_Parts of the exercise_:
A - Answer these about the post on the 1922 Caterpillar ad:
(i) In which publication was the ad printed?
(ii) At which intersection is the crew grading the street?
(iii) Which company later occupied 1701 N. Market?
B - In the post on the 1922 Caterpillar ad, change "vintage" to "antique" in the passage from "caterpillar-ad_1922_photo" up to and including "George D. Fairtrace.)", then write out that passage.
C - Write what comes next in the post about the 1922 Caterpillar ad, picking up after its last sentence.

_Source extract_:
++++

Caterpillars On the Job at Ross and Market — 1922

caterpillar-ad_1922_photo
Roadwork in the warehouse district…

by Paula Bosse

I’ve loved vintage and historical advertisements since I was a child. Since becoming more focused on Dallas history, I’m always excited to find old ads with photos of recognizable Dallas locations, like the one below for Caterpillar tractors, which was printed in the Saturday Evening Post in 1922. (Click to see a larger image and read the rousing tribute given to these “motorized outfits” by City Engineer George D. Fairtrace.)

caterpillar-ad_1922

The photo shows a Dallas street maintenance crew grading Ross Avenue at the intersection of N. Market in 1922 (see the current Google Street View here). Every building seen in the photo is still standing in the Historic West End:

  • Southwest General Electric Co., 1701 N. Market (it was later occupied by the Higginbotham-Pearlstone Hardware Co.)

++++

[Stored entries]
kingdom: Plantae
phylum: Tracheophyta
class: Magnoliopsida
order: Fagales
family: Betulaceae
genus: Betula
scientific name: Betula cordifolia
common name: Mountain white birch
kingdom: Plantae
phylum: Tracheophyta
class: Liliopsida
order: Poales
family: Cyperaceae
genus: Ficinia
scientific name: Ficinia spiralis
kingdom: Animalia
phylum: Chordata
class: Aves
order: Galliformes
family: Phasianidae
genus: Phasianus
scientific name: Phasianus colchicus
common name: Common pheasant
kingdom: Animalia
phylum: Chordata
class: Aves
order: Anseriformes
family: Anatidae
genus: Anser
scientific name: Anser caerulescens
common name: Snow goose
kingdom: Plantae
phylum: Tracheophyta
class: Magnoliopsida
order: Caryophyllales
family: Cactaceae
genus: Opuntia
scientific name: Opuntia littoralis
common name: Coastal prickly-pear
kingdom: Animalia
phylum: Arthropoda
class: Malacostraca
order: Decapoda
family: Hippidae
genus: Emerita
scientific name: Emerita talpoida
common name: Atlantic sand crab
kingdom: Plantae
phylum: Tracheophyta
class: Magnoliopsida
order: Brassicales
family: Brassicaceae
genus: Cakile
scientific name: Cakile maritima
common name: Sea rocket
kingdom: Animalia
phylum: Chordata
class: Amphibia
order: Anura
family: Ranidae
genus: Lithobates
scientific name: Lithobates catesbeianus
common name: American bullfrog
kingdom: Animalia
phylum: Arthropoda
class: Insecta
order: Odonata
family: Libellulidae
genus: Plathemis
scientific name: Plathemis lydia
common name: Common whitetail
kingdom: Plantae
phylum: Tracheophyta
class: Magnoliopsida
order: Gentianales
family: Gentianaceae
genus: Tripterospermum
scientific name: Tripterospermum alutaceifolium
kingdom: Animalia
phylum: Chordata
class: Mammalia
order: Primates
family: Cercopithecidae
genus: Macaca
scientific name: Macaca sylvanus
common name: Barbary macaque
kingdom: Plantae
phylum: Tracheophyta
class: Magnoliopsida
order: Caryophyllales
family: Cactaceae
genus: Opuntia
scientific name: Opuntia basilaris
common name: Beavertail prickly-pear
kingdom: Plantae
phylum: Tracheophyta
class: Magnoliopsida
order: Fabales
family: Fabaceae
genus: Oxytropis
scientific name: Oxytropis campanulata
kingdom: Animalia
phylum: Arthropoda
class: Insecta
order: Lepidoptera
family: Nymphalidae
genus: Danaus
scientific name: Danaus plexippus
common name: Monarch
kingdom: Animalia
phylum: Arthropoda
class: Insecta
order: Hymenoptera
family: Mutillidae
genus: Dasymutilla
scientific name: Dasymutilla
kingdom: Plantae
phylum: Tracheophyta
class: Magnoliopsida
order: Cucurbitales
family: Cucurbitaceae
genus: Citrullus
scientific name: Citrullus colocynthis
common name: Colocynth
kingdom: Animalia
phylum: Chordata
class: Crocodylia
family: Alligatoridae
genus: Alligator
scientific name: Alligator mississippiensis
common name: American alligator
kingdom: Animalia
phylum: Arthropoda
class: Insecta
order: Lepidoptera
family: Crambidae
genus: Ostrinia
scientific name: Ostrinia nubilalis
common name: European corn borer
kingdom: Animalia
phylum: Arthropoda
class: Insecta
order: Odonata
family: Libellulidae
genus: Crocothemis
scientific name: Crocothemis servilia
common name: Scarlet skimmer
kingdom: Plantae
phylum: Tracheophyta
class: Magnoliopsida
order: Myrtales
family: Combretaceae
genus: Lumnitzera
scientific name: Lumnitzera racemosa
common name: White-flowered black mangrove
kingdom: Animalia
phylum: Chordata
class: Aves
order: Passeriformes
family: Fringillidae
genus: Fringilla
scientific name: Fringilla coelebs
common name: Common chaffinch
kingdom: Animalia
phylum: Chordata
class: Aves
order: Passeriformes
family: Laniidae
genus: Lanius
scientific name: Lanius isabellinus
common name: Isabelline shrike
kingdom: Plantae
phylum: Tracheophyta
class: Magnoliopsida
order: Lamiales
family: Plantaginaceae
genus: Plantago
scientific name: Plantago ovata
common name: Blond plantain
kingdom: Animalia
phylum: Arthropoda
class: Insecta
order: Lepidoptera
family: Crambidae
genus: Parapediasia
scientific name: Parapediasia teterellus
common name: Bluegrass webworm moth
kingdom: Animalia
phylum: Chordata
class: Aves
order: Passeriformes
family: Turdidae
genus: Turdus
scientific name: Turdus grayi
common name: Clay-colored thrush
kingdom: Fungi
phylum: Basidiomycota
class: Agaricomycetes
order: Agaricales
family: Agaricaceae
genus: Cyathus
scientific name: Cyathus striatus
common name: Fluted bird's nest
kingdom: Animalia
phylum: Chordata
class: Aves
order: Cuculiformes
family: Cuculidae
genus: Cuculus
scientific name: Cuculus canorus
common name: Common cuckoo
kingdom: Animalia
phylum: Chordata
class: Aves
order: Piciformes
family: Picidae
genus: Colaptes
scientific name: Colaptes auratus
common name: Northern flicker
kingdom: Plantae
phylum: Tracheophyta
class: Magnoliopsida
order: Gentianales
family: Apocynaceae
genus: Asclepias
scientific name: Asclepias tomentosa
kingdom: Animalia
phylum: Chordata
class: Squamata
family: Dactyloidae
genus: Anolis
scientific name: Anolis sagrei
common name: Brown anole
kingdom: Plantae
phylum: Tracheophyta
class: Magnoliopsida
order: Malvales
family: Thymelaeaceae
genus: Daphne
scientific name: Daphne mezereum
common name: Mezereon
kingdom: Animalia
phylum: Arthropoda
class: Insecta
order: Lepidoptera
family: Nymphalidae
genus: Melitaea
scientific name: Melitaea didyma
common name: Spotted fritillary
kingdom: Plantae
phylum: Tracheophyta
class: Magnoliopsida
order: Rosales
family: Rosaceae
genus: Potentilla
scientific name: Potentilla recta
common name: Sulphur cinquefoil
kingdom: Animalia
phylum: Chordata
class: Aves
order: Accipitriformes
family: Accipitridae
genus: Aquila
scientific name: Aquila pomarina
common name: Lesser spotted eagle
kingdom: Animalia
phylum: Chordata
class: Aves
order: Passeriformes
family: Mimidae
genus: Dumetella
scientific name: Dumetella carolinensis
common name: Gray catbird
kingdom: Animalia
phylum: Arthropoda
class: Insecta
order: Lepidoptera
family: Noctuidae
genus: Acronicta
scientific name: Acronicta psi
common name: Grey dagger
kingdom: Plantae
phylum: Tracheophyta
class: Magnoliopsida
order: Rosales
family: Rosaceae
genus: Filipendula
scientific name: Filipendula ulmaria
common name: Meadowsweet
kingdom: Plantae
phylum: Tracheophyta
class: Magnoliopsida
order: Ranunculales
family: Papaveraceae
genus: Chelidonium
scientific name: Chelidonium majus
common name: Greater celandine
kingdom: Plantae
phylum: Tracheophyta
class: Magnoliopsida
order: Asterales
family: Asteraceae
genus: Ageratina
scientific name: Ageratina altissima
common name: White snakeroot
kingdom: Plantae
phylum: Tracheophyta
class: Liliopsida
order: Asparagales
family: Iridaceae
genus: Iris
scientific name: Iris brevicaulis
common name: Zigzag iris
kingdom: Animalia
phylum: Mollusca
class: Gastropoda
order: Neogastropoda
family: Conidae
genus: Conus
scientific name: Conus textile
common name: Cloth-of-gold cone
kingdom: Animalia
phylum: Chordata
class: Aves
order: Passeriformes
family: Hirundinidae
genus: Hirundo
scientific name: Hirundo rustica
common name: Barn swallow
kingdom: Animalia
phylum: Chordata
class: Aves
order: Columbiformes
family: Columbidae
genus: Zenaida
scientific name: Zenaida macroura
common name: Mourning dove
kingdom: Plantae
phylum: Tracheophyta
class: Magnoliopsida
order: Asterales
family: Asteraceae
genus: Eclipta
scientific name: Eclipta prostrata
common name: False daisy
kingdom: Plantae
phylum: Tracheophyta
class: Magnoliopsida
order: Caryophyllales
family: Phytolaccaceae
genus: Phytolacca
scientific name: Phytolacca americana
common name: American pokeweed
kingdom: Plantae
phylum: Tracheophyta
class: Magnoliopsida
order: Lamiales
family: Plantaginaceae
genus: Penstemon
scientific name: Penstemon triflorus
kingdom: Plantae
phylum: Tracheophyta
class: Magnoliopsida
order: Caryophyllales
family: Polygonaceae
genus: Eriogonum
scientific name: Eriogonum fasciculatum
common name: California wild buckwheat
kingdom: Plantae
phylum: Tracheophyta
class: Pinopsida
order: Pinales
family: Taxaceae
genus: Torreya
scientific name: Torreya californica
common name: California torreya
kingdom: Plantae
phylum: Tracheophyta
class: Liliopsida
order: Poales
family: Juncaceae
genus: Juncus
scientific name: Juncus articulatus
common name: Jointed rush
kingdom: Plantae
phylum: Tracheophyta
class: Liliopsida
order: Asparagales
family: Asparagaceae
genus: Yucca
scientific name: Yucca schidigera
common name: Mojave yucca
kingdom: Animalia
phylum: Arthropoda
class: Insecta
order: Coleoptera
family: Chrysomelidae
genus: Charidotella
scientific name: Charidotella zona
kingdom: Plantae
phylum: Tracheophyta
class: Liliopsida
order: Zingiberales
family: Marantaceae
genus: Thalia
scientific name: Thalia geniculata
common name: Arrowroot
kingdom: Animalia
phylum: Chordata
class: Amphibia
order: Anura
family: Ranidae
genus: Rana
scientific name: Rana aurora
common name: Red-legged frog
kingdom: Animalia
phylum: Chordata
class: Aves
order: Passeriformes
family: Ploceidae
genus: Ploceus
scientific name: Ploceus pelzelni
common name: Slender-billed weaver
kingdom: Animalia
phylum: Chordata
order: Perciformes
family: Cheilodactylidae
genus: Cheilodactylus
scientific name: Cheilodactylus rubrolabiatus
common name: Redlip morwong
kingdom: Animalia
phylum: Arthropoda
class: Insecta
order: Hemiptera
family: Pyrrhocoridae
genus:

++++

_Results of the tasks_:
A -
(i) The Saturday Evening Post
(ii) Ross Avenue at N. Market
(iii) The Higginbotham-Pearlstone Hardware Co.

B -
caterpillar-ad_1922_photo
Roadwork in the warehouse district…

by Paula Bosse

I’ve loved antique and historical advertisements since I was a child. Since becoming more focused on Dallas history, I’m always excited to find old ads with photos of recognizable Dallas locations, like the one below for Caterpillar tractors, which was printed in the Saturday Evening Post in 1922. (Click to see a larger image and read the rousing tribute given to these “motorized outfits” by City Engineer George D. Fairtrace.)

C -
  • Federal Glass & Paint Co., 1709 N. Market
  • Fairbanks, Morse & Co., 1713 N. Market
  • Texas Ice & Cold Storage (partially visible at the right), 701 Ross (until recent years the long-time home of The Palm restaurant; in 1922 it was, I believe, a brand new building)

dec-2016_googleGoogle Street View, 2016

ross-and-market_bing-streetside-view_2015Bing Streetside, 2015

Thank you, Caterpillar ad!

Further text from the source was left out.